Terraform AWS & EMR run : VPC destruction issue

I have a Terraform project deploying VPC, buckets, lambdas and databases. One of my lambda creates an EMR cluster using the boto3 Python lib.

s3 = boto3.client('s3')
session = boto3.session.Session()
client = session.client('emr', region_name=os.environ['region'])
job_id = client.run_job_flow(
            Name=os.environ['emr_name'],
            LogUri=os.environ['log_dir'],
            Instances={
                'MasterInstanceType': os.environ['master_instance'],
                'SlaveInstanceType': os.environ['slave_instance'],
                'InstanceCount': int(os.environ['slave_instances_count']),
                'Ec2SubnetId': os.environ['ec2_subnet_id']
            },
            ReleaseLabel='emr-5.13.0',
            Applications = [
                {'Name': 'Hadoop'},
                {'Name': 'Hive'},
                {'Name': 'Spark'}
            ],
            Steps=[
              my steps...
            ],
            BootstrapActions=[
                 ...
            ],
            ServiceRole='EMR_DefaultRole',
            JobFlowRole='EMR_EC2_DefaultRole',
            VisibleToAllUsers=True
        )

Everything works well, I'm satisfied.

But when I go for the terraform destroy command, it fails to delete the VPC Terraform created (fails on timeout).

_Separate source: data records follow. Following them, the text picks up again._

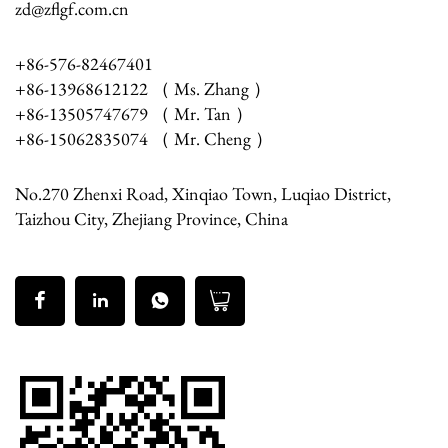
zd@zflgf.com.cn
+86-576-82467401
+86-13968612122 （ Ms. Zhang ）
+86-13505747679 （ Mr. Tan ）
+86-15062835074 （ Mr. Cheng ）
No.270 Zhenxi Road, Xinqiao Town, Luqiao District,
Taizhou City, Zhejiang Province, China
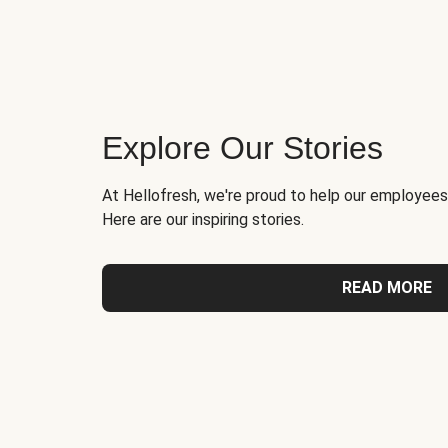
Explore Our Stories
At Hellofresh, we're proud to help our employees
Here are our inspiring stories.
READ MORE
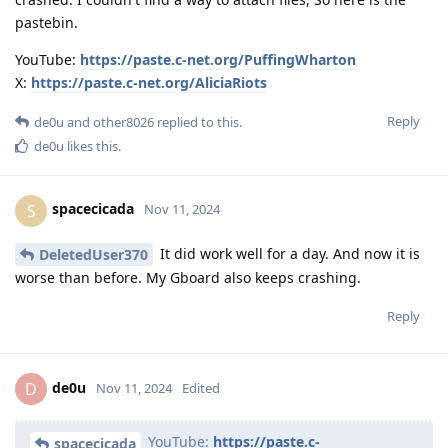
pastebin.
YouTube:
https://paste.c-net.org/PuffingWharton
X:
https://paste.c-net.org/AliciaRiots
Reply
de0u
and
other8026
replied to this.
de0u
likes this
.
spacecicada
S
Nov 11, 2024
It did work well for a day. And now it is
DeletedUser370
worse than before. My Gboard also keeps crashing.
Reply
de0u
D
Nov 11, 2024
Edited
YouTube:
https://paste.c-
spacecicada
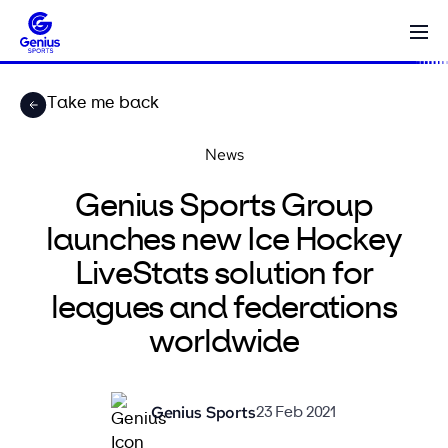
Take me back
News
Genius Sports Group
launches new Ice Hockey
LiveStats solution for
leagues and federations
worldwide
Genius Sports
23 Feb 2021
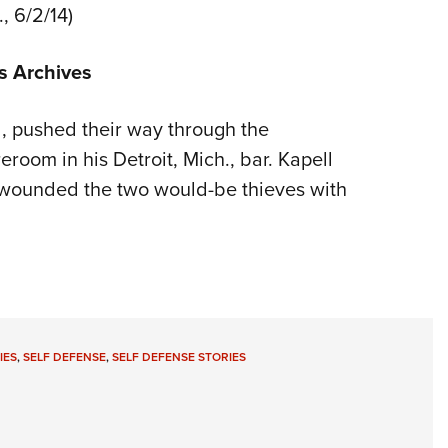
., 6/2/14)
s Archives
pushed their way through the
room in his Detroit, Mich., bar. Kapell
 wounded the two would-be thieves with
IES
,
SELF DEFENSE
,
SELF DEFENSE STORIES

I guess this is due to the 2 Security Groups created for the EMR run. Terraform is not aware of them and hence cannot delete the VPC because the 2 SG are in this VPC.

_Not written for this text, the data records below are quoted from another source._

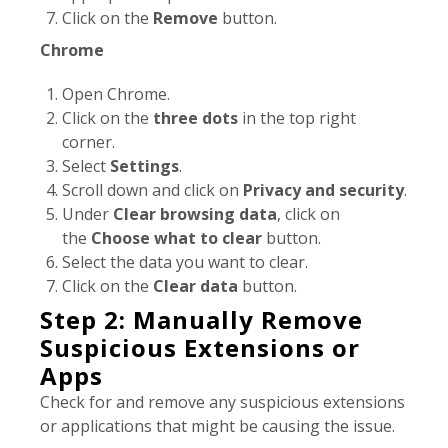
Click on the
Remove
button.
Chrome
Open Chrome.
Click on the
three dots
in the top right
corner.
Select
Settings
.
Scroll down and click on
Privacy and security
.
Under
Clear browsing data
, click on
the
Choose what to clear
button.
Select the data you want to clear.
Click on the
Clear data
button.
Step 2: Manually Remove
Suspicious Extensions or
Apps
Check for and remove any suspicious extensions
or applications that might be causing the issue.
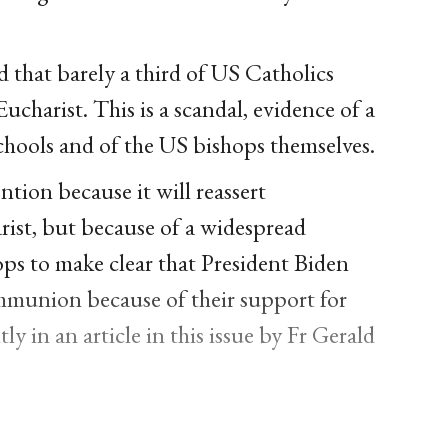
d that barely a third of US Catholics
Eucharist. This is a scandal, evidence of a
chools and of the US bishops themselves.
tion because it will reassert
ist, but because of a widespread
ops to make clear that President Biden
munion because of their support for
y in an article in this issue by Fr Gerald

Having a look on the AWS web console, I can see the 2 SG :

sg-xxxxxxx
ElasticMapReduce-slave
eouti-vpc
Slave group for Elastic MapReduce created on <date>

sg-xxxxxxx
ElasticMapReduce-master
eouti-vpc
Master group for Elastic MapReduce created on <date>

How can I solve it ? Should Terraform create these SG ? What would you advice?

Cheers

Solution

When building Terraform that interfaces with other components (such as using direct API calls, or another Terraform run sharing info with terraform_remote_state), you have to be aware of dependencies between the different components. It's an art to determining where the separation belongs, much like writing other types of software.

In the documentation for run_job_flow(**kwargs), it looks like you can pass in the several types of security groups:

'EmrManagedMasterSecurityGroup': 'string',
'EmrManagedSlaveSecurityGroup': 'string',
'ServiceAccessSecurityGroup': 'string',
'AdditionalMasterSecurityGroups': [
    'string',
],
'AdditionalSlaveSecurityGroups': [
    'string',
]

I'm not sure how these security groups are being created for you now (the docs don't mention creating temp security groups, and it's odd that if they did then they would be left hanging around afterwards), but it seems logical to do all of your networking in Terraform and then output those IDs for consumption by your Lambda. This is the method Krishna mentioned.

I like this because it encapsulates the networking infrastructure in 1 place (Terraform), and has clear inputs/outputs to code that uses that resource (your run_job_flow Lambda).

There doesn't seem to be strong need to create temporary security groups, but if you did I would create/destroy them in boto around your existing code. It depends if you feel that the security groups are part of the networking infrastructure, or part of the job. That should guide where you create/destroy them.